Kaputtes Wahlsystem – aber es hat wieder seinen Zweck erfüllt

Wohl nicht lange anhalten wird dagegen die wieder aufgeflammte Debatte über das ungerechte britische Mehrheitswahlrecht – vom „kaputten Wahlsystem“ schreibt gar The Economist. Da ist etwas dran: Mit nur knapp 37 Prozent gewann Cameron jetzt eine absolute Mehrheit. Die SNP schickt mit 4,8 Prozent der britischen Wahlstimmen 56 Abgeordnete nach London, die Liberaldemokraten mit fast neun Prozent acht – Ukip mit fast 13 Prozent nur einen einzigen. Wer im Wahlkreis die meisten Stimmen erzielt, erhält das Mandat.

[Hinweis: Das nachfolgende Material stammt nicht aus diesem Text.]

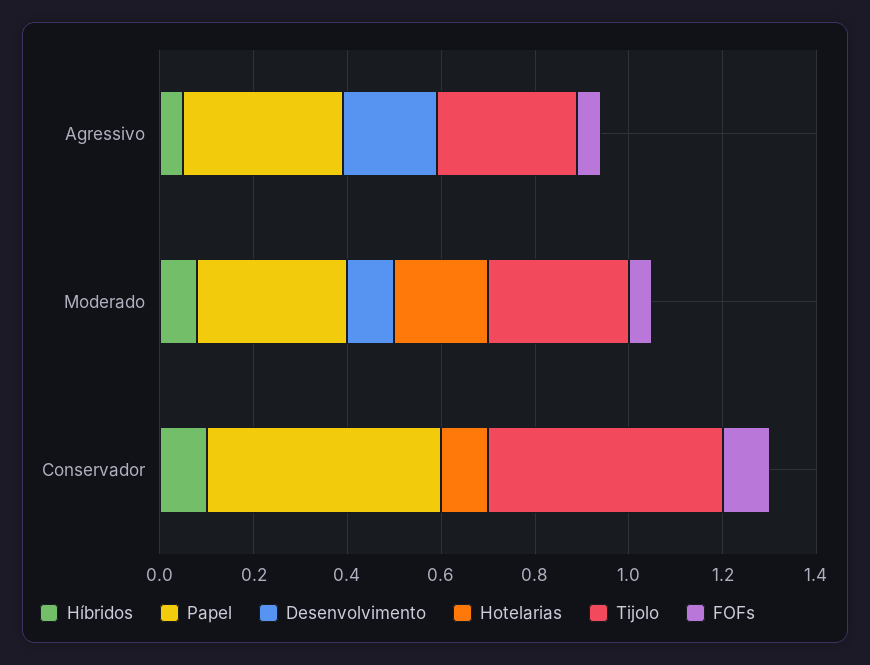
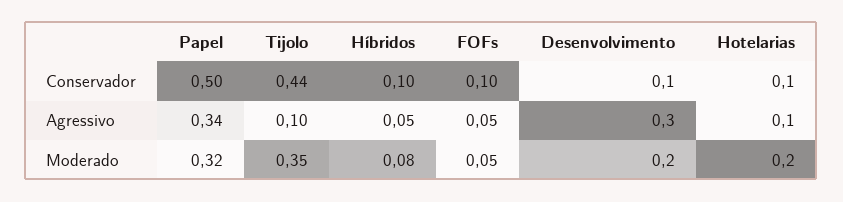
Desenvolvimento, Agressivo: 0.2 -> 0.3
Hotelarias, Agressivo: 0 -> 0.1
Tijolo, Agressivo: 0.3 -> 0.1
Desenvolvimento, Moderado: 0.1 -> 0.2
Tijolo, Moderado: 0.3 -> 0.35
Desenvolvimento, Conservador: 0 -> 0.1
Tijolo, Conservador: 0.5 -> 0.44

Stichwahlen wie in Frankreich gibt es nicht. Das Verhältnis zwischen Stimmen und Mandaten im Unterhaus sei „jetzt fast Zufall“, argumentiert The Economist und plädiert dafür, diesem „krachenden Wahlsystem“ Elemente des Verhältniswahlrechts hinzuzufügen.

Ukip und die Liberaldemokraten sehen das schon lange genauso. Es wird ihnen nichts nutzen. Denn nicht nur die Tories, sondern eben auch Labour und die SNP profitieren vom reinen Mehrheitswahlrecht. Und trotz aller Ungerechtigkeit hat es sich jetzt wieder bewährt und just seinen Zweck erfüllt: Dem Land blieb erspart, was alle Auguren erwarteten – ein „hängendes Parlament“ und wochenlange Ungewissheit über Mehrheitsverhältnisse und Regierungsbildung.